> Prompt
The records sit below. Return every line in them that holds the word "tiers".

[Records for this task — start]

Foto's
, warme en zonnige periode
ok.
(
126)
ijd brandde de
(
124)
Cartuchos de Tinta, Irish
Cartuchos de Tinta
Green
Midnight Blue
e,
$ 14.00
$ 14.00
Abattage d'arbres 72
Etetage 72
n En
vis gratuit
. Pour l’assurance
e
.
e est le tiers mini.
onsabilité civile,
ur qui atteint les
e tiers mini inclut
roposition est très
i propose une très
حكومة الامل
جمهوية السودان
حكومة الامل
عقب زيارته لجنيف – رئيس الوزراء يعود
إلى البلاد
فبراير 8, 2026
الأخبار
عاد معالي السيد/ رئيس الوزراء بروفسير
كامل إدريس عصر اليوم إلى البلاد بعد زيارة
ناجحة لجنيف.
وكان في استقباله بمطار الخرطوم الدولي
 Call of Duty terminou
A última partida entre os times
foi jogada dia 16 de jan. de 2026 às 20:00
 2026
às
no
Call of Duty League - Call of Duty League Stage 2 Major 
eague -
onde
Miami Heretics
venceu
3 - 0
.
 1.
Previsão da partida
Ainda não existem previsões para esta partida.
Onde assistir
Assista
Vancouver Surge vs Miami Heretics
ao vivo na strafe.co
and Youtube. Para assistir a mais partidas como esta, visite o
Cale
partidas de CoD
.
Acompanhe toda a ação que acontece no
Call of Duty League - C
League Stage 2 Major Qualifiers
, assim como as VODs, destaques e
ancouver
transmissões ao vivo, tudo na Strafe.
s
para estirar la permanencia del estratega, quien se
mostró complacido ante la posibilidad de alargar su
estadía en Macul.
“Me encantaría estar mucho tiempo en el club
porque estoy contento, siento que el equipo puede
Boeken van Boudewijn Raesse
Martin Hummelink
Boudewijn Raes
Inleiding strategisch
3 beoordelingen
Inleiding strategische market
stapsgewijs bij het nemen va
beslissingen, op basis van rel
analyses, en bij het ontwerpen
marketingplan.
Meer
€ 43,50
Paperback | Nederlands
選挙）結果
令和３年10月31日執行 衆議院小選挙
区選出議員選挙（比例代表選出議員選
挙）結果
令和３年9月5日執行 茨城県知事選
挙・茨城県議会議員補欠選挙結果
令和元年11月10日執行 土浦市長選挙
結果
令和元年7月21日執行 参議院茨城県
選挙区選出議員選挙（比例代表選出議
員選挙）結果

[Records for this task — finish]

> Expected answer
e est le tiers mini.
e tiers mini inclut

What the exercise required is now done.